04/09/2026
Réflexion du vendredi
La fausse bienveillance
Il y a une bienveillance qui se regarde dans le miroir avant d'agir.
Elle aide, mais seulement quand quelqu'un peut le voir. Elle donne un conseil non-sollicité et l'appelle « attention ». Elle critique quelqu'un dans son dos et se dit « c'est pour son bien ». Elle pardonne à voix haute pour qu'on sache qu'elle a pardonné.
La vraie bienveillance ne cherche pas de témoin. Elle ne compte pas les points, ne garde pas de trace de ce qu'elle a donné, n'attend rien en retour — pas même de la reconnaissance.
La fausse bienveillance, elle, a besoin d'un public. Elle a besoin qu'on la nomme gentille pour se sentir gentille.

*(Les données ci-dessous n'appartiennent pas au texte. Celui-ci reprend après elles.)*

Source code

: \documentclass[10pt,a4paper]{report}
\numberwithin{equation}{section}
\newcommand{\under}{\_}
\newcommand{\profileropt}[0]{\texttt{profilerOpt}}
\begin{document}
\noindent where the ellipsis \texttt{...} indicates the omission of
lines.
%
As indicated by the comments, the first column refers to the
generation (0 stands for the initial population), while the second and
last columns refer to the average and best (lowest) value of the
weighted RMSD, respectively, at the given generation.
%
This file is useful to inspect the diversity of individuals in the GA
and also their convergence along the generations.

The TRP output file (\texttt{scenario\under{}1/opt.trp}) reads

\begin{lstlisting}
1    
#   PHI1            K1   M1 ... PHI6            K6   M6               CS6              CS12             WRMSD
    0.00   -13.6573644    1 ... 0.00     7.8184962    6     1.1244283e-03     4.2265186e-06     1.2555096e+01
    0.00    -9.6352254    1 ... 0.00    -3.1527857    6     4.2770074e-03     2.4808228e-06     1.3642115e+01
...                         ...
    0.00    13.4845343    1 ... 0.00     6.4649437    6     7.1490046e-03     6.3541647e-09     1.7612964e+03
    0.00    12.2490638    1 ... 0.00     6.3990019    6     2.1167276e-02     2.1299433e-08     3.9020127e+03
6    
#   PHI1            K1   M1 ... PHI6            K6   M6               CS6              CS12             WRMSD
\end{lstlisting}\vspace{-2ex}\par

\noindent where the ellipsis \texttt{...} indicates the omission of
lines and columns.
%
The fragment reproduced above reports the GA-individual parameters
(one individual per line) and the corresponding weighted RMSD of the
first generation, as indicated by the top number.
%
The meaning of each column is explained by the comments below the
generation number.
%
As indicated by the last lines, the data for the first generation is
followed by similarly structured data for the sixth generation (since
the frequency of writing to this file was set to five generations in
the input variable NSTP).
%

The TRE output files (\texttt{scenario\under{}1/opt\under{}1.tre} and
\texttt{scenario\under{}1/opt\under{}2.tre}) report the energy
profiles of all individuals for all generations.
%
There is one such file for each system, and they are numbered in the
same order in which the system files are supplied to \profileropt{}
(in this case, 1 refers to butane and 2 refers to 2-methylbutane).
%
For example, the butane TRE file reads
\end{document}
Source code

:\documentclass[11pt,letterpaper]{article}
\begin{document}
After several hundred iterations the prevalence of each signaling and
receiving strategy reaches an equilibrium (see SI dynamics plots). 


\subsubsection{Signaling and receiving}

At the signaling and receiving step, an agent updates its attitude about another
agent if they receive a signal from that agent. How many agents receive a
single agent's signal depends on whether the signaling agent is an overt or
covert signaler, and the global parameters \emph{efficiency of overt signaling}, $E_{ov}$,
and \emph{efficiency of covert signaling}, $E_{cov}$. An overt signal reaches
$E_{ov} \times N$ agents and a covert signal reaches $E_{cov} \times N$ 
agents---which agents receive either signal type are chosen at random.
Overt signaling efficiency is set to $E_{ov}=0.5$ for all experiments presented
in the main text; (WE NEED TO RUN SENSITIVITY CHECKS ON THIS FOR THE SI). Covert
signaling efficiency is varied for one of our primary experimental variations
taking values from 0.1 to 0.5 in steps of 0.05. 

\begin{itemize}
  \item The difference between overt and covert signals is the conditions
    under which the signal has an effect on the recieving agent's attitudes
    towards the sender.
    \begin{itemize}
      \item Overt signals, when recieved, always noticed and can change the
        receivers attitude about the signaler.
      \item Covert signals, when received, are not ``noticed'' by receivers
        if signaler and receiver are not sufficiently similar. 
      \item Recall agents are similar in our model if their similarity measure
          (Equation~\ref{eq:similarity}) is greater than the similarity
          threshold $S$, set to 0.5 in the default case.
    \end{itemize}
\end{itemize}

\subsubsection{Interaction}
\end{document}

Et le jour où personne ne regarde, elle disparaît.
Le test est simple : est-ce que je ferais la même chose si personne ne le savait jamais ?

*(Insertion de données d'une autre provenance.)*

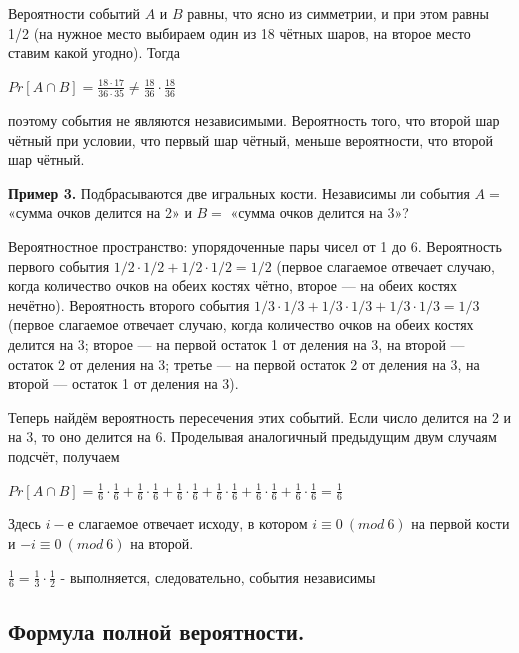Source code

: \documentclass[a4paper, 10pt]{article}
\begin{document}
Вероятности событий $A$ и $B$ равны, что ясно из симметрии, и при этом равны 1/2 (на нужное место выбираем один из 18 чётных шаров, на второе место ставим какой угодно). Тогда

\begin{center}
    $\displaystyle Pr[A \cap B] = \frac{18 \cdot 17}{36 \cdot 35} \neq \frac{18}{36} \cdot \frac{18}{36}$
\end{center}

поэтому события не являются независимыми. Вероятность того, что второй шар чётный при условии, что первый шар чётный, меньше вероятности, что второй шар чётный.

\medskip

\textbf{Пример 3.} Подбрасываются две игральных кости. Независимы ли события $A =$ «сумма очков делится на 2» и $B =$ «сумма очков делится на 3»?

Вероятностное пространство: упорядоченные пары чисел от 1 до 6. Вероятность первого события $1/2 \cdot 1/2 + 1/2 \cdot 1/2 = 1/2$ (первое слагаемое отвечает случаю, когда количество очков на обеих костях чётно, второе — на обеих костях нечётно). Вероятность второго события $1/3 \cdot 1/3 + 1/3 \cdot 1/3 + 1/3 \cdot 1/3 = 1/3$ (первое слагаемое отвечает случаю, когда количество очков на обеих костях делится на 3; второе — на первой остаток 1 от деления на 3, на второй — остаток 2 от деления на 3; третье — на первой остаток 2 от деления на 3, на второй — остаток 1 от деления на 3).

Теперь найдём вероятность пересечения этих событий. Если число делится на 2 и на 3, то оно делится на 6. Проделывая аналогичный предыдущим двум случаям подсчёт, получаем

\begin{center}
    $\displaystyle Pr[A \cap B] = \frac{1}{6} \cdot \frac{1}{6} + \frac{1}{6} \cdot \frac{1}{6} + \frac{1}{6} \cdot \frac{1}{6} + \frac{1}{6} \cdot \frac{1}{6} + \frac{1}{6} \cdot \frac{1}{6} + \frac{1}{6} \cdot \frac{1}{6} = \frac{1}{6}$
\end{center}

Здесь $i-$е слагаемое отвечает исходу, в котором $i \equiv 0 \ (mod \ 6)$ на первой кости и $-i \equiv 0 \ (mod \ 6)$ на второй.

$\frac{1}{6} = \frac{1}{3} \cdot \frac{1}{2}$ - выполняется, следовательно, события независимы

\subsection{Формула полной вероятности.}
\end{document}

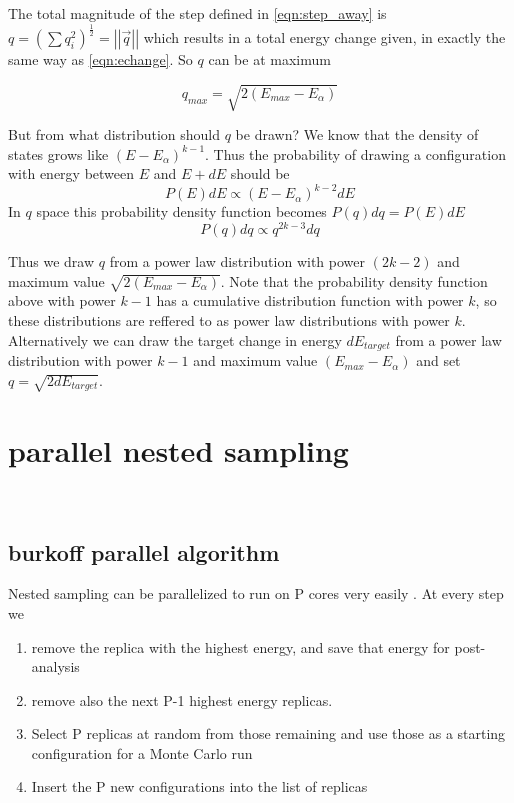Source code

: \documentclass[a4paper]{article}
\begin{document}
The total magnitude of the step defined in \ref{eqn:step_away} is $q =
\left( \sum{q_i^2} \right)^{\frac{1}{2}} = \left|\left|\vec{q}\right|\right|$ which results in a total energy change given, in
exactly the same way as \ref{eqn:echange}.  So $q$ can be at maximum

\begin{equation}
  q_{max} = \sqrt{2 (E_{max} - E_{\alpha})}
\end{equation}


But from what distribution should $q$ be drawn?  
We know that the density of states grows like $(E-E_{\alpha})^{k-1}$.
Thus the probability of drawing a configuration with energy
between $E$ and $E+dE$ should be 
\begin{equation}
  P(E)dE \propto (E-E_{\alpha})^{k-2}dE
\end{equation}
In $q$ space this probability density function becomes $P(q)dq = P(E)dE$
\begin{equation}
  P(q)dq \propto q^{2k-3}dq
\end{equation}

Thus we draw $q$ from a power law distribution with power $(2k-2)$ and maximum
value $\sqrt{2 (E_{max} - E_{\alpha})}$.  Note that the probability density
function above with power $k-1$ has a cumulative distribution function with
power $k$, so these distributions are reffered to as power law distributions
with power $k$.
Alternatively we can draw the target change in energy $dE_{target}$ from a power law
distribution with power $k-1$ and maximum value $(E_{max} - E_{\alpha})$
and set $q = \sqrt{2 dE_{target}}$.


\section{parallel nested sampling}

~
\subsection{burkoff parallel algorithm}

Nested sampling can be parallelized to run on P cores very easily \cite{burkoff.2012}.
At every step we 

\begin{enumerate}
  \item remove the replica with the highest energy, and save that energy for post-analysis

  \item remove also the next P-1 highest energy replicas.

  \item Select P replicas at random from those remaining and use those as a starting
    configuration for a Monte Carlo run

  \item Insert the P new configurations into the list of replicas
\end{enumerate}
\end{document}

Si la réponse change selon qui regarde, ce n'est pas de la bienveillance.
C'est de l'image.
Et sur les réseaux sociaux, cette image est devenue une obligation. On ne se contente plus d'être gentil, il faut le prouver, le poster, le mettre en scène. Une bonne action qui n'est pas partagée semble presque n'avoir jamais existé.
Mais cette mise en scène finit par se retourner contre ceux qui la regardent. À force de voir défiler des gestes soi-disant désintéressés, savamment mis en avant, le spectateur finit par se sentir insuffisant, comme si sa propre bonté, silencieuse et sans caméra, ne comptait pas. La bienveillance affichée devient alors une pression plutôt qu'une inspiration — elle culpabilise plus qu'elle n'élève.
Et on le voit trop souvent, sous couvert de développement personnel. Le vocabulaire du travail sur soi — « rayonner », « inspirer », « vibrer haut » — sert parfois de paravent à quelque chose de bien plus simple : se mettre en scène soi-même, en s'accordant le beau rôle. On appelle ça de la croissance, de l'authenticité, du partage. C'est souvent une population qui n'a jamais autant parlé d'elle-même en la parant des mots de la bonté.